:: What you have to do ::
Would you restate each line of the data below word for word, without its pictures?
(Data records Opens)
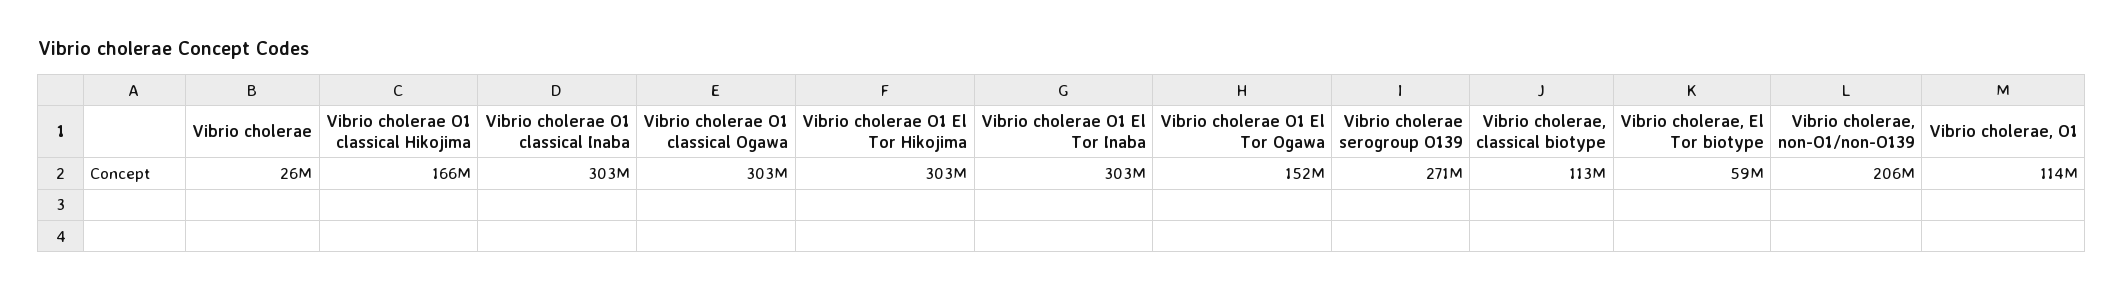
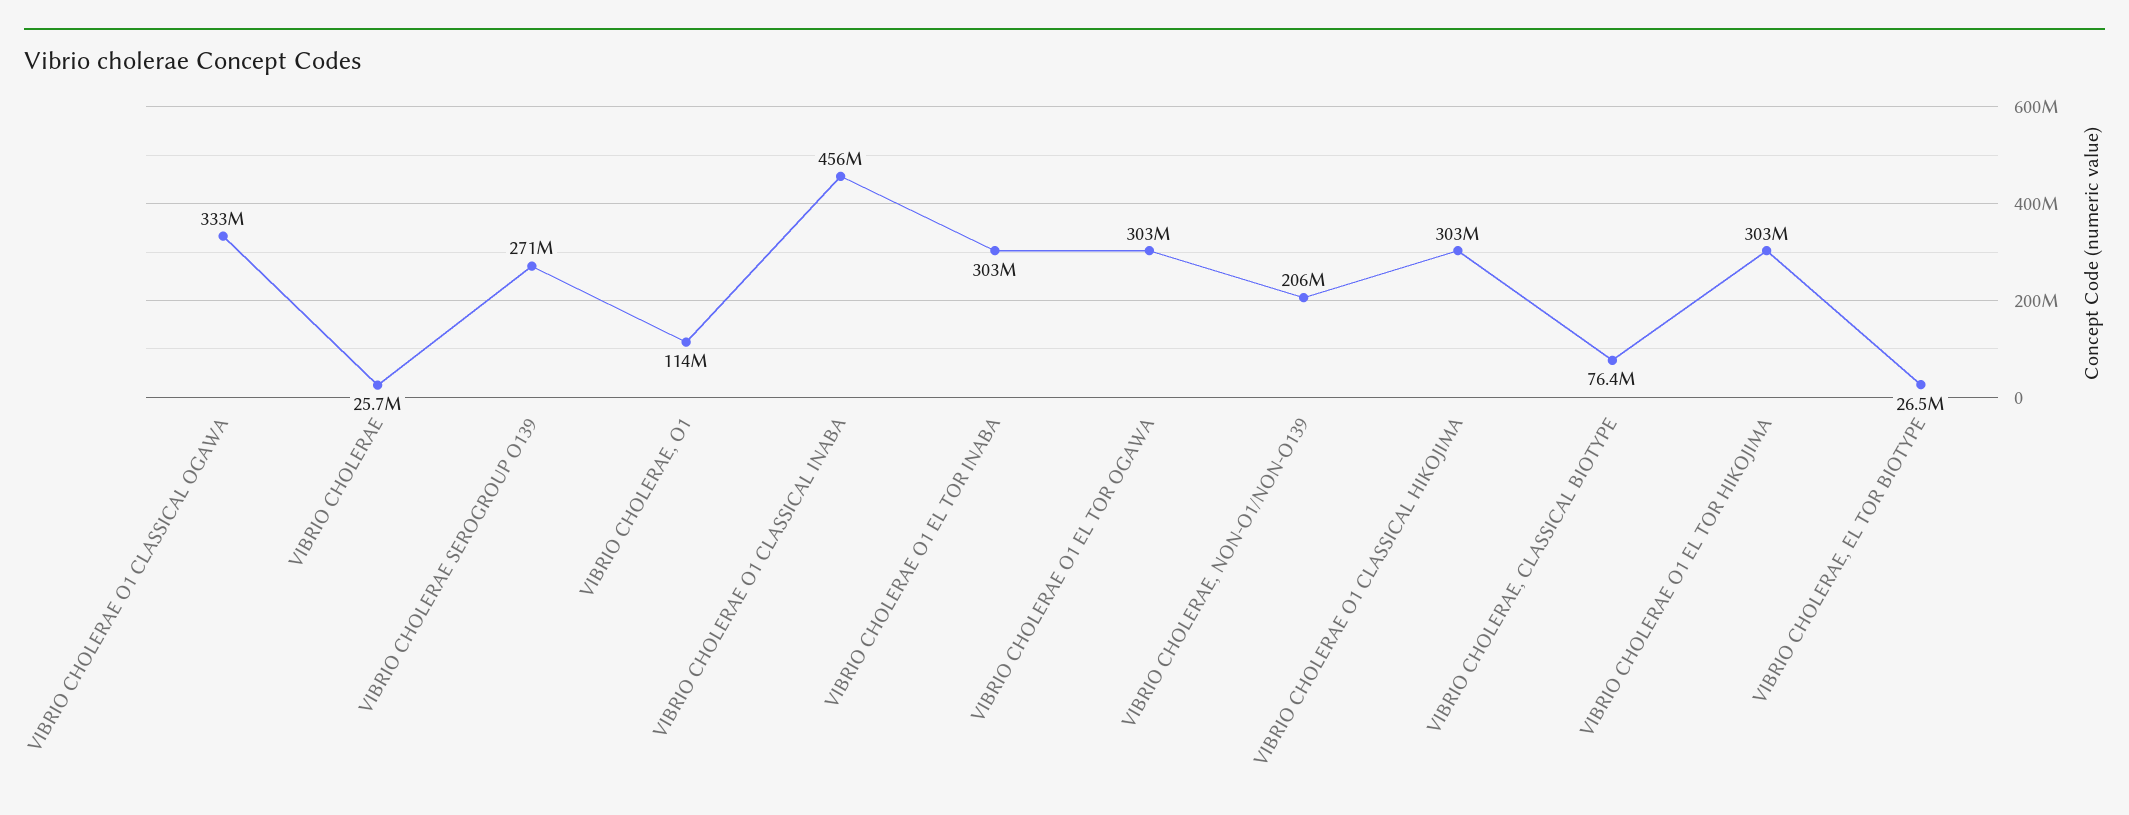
  {
    "Vibrio cholerae": 25700000,
-   "Vibrio cholerae O1 classical Hikojima": 166000000,
+   "Vibrio cholerae O1 classical Hikojima": 303000000,
-   "Vibrio cholerae O1 classical Inaba": 303000000,
+   "Vibrio cholerae O1 classical Inaba": 456000000,
-   "Vibrio cholerae O1 classical Ogawa": 303000000,
+   "Vibrio cholerae O1 classical Ogawa": 333000000,
    "Vibrio cholerae O1 El Tor Hikojima": 303000000,
    "Vibrio cholerae O1 El Tor Inaba": 303000000,
-   "Vibrio cholerae O1 El Tor Ogawa": 152000000,
+   "Vibrio cholerae O1 El Tor Ogawa": 303000000,
    "Vibrio cholerae serogroup O139": 271000000,
-   "Vibrio cholerae, classical biotype": 113000000,
+   "Vibrio cholerae, classical biotype": 76400000,
-   "Vibrio cholerae, El Tor biotype": 59000000,
+   "Vibrio cholerae, El Tor biotype": 26500000,
    "Vibrio cholerae, non-O1/non-O139": 206000000,
    "Vibrio cholerae, O1": 114000000
  }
(Data records Closes)
:: Solution for this exercise ::
  {
    "Vibrio cholerae": 25700000,
-   "Vibrio cholerae O1 classical Hikojima": 166000000,
+   "Vibrio cholerae O1 classical Hikojima": 303000000,
-   "Vibrio cholerae O1 classical Inaba": 303000000,
+   "Vibrio cholerae O1 classical Inaba": 456000000,
-   "Vibrio cholerae O1 classical Ogawa": 303000000,
+   "Vibrio cholerae O1 classical Ogawa": 333000000,
    "Vibrio cholerae O1 El Tor Hikojima": 303000000,
    "Vibrio cholerae O1 El Tor Inaba": 303000000,
-   "Vibrio cholerae O1 El Tor Ogawa": 152000000,
+   "Vibrio cholerae O1 El Tor Ogawa": 303000000,
    "Vibrio cholerae serogroup O139": 271000000,
-   "Vibrio cholerae, classical biotype": 113000000,
+   "Vibrio cholerae, classical biotype": 76400000,
-   "Vibrio cholerae, El Tor biotype": 59000000,
+   "Vibrio cholerae, El Tor biotype": 26500000,
    "Vibrio cholerae, non-O1/non-O139": 206000000,
    "Vibrio cholerae, O1": 114000000
  }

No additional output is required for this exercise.